[TEXT]
----
Islamabad’s so-called Energy Security Plan envisages a nuclear power production of around 8,800 megawatts by 2030 and 40,000 megawatts by the year 2050.
The deepening nuclear cooperation between the traditionally close allies comes amid reservations that Pakistan is not a signatory to the Nuclear Non-Proliferation Treaty (NPT), which binds member nations to ensure fissile materials are not used for making weapons.
Islamabad dismisses any such concerns.
Pakistan tested nuclear devices in 1998 in response to similar tests by arch-rival India. New Delhi also refuses to sign NPT.
FILE - A man stands with his son on the beach near the Kudankulam nuclear power project in the southern Indian state of Tamil Nadu.
Pakistani authorities maintain that all of their civilian nuclear facilities are under International Atomic Energy Agency (IAEA) safeguards and the country “voluntarily” observes a moratorium on nuclear testing.
Analysts see growing nuclear cooperation between the two countries as a response to the 2005 commercial deal between the United States and India.
----
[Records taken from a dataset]
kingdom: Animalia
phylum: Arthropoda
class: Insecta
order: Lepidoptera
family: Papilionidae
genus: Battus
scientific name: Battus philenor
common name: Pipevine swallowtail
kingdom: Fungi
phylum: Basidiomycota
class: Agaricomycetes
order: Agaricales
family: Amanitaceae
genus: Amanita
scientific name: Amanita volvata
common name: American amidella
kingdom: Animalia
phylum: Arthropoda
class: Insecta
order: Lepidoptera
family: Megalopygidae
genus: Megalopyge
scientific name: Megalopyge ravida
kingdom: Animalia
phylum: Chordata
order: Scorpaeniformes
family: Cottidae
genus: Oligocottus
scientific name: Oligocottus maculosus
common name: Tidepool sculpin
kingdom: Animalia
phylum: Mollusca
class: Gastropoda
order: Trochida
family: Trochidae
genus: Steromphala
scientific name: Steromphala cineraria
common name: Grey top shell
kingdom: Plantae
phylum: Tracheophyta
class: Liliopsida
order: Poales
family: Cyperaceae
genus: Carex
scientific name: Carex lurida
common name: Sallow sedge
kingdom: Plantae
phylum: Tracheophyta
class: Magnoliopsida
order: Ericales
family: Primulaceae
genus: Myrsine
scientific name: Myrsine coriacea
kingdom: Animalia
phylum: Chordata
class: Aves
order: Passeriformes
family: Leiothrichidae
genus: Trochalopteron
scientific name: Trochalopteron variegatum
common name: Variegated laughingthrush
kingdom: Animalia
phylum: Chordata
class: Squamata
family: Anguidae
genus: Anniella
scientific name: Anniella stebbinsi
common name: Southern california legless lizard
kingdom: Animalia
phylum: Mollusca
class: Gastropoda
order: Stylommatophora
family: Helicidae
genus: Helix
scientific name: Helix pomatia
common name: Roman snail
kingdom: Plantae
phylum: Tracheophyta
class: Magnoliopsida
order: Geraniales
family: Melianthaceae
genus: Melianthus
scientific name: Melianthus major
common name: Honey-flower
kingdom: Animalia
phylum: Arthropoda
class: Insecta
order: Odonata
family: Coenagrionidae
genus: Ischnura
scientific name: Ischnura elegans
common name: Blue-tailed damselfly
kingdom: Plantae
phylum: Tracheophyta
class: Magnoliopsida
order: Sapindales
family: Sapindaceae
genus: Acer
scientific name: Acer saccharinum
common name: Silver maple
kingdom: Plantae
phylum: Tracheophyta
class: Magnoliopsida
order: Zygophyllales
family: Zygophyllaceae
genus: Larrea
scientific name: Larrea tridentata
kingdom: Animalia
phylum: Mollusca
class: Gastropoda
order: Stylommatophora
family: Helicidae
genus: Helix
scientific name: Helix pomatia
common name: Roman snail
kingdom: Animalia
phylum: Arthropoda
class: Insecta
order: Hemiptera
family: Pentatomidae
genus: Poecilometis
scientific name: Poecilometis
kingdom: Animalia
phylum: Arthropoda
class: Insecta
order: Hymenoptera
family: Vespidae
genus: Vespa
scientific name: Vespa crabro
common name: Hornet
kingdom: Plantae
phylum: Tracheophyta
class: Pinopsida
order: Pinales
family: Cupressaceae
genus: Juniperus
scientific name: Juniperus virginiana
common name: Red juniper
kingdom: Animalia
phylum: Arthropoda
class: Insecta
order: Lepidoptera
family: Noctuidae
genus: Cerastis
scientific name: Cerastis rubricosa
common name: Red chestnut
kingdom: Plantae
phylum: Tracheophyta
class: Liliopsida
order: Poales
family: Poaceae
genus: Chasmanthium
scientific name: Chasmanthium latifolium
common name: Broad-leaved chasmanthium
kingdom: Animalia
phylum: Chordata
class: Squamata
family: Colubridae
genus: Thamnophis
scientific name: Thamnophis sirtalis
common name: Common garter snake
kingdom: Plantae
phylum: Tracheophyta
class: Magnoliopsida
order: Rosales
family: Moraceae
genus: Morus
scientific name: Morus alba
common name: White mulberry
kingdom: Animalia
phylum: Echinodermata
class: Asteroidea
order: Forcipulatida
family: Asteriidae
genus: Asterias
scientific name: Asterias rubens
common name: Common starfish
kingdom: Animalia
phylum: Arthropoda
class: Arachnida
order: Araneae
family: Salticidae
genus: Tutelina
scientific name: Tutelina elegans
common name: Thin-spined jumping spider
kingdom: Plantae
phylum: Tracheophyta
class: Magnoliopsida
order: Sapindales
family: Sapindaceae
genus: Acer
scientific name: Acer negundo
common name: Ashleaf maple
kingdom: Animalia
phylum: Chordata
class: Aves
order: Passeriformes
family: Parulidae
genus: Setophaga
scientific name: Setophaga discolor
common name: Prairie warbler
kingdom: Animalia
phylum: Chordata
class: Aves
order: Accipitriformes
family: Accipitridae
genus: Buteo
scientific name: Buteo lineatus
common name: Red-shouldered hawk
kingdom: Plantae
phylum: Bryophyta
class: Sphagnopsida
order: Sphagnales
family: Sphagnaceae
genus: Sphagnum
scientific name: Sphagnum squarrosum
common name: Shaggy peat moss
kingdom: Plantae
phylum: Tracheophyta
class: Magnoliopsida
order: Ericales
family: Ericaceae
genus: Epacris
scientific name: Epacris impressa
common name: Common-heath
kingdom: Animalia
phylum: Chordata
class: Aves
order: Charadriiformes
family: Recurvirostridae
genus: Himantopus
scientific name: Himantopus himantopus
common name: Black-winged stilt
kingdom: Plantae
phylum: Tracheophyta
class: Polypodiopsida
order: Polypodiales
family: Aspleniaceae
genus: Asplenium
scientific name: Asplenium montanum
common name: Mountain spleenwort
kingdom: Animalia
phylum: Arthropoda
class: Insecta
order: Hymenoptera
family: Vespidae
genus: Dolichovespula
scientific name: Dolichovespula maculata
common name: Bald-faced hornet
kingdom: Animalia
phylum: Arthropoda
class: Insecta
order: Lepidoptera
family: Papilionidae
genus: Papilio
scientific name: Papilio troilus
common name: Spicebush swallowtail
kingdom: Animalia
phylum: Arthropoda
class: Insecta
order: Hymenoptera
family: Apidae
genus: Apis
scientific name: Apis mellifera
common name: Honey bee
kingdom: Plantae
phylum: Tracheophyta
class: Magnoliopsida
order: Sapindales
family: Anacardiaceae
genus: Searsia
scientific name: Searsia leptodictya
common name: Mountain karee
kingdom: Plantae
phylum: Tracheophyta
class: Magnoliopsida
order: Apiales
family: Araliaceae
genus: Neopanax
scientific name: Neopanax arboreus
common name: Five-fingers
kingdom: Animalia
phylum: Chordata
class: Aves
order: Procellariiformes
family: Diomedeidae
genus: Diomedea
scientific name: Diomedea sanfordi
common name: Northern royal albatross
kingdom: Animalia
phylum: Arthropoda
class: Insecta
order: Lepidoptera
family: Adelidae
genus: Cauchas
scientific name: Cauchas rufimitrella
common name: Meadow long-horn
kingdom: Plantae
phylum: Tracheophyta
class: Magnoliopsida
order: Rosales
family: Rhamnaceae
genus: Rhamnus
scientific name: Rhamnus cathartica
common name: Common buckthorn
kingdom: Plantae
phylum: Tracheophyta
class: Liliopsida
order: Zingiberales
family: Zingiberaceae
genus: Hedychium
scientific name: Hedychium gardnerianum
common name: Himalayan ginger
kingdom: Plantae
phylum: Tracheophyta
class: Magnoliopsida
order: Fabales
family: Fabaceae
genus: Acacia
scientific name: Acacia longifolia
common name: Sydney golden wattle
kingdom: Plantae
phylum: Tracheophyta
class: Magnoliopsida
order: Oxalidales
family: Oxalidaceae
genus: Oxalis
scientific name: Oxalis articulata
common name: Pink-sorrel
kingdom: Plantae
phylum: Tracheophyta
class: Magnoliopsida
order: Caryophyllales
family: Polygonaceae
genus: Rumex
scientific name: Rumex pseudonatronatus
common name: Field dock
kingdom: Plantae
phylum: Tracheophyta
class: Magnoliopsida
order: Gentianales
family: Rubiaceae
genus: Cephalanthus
----
[DIRECTIONS FOR THIS TASK] Continue the article on Pakistan's nuclear power plans, starting after its last sentence.

[RESPONSE BELOW]
Islamabad has since been unhappy about what it and criticizes it as a discriminatory U.S. approach and has been seeking a similar deal with Washington. Beijing sees the growing U.S.-India nuclear axis as a geopolitical challenge.
Beijing is also investing billions of dollars to build an economic corridor to link Western China and Pakistan’s southern deep-water port of Gwadar in the Arabian Sea. The $46 billion so-called China-Pakistan Economic Corridor (CPEC) will see construction of road and rail networks as well as power projects producing thousands of megawatts of electricity to help Pakistan overcome its energy crisis.
FILE - Cranes at one of the three berths at Gwadar port.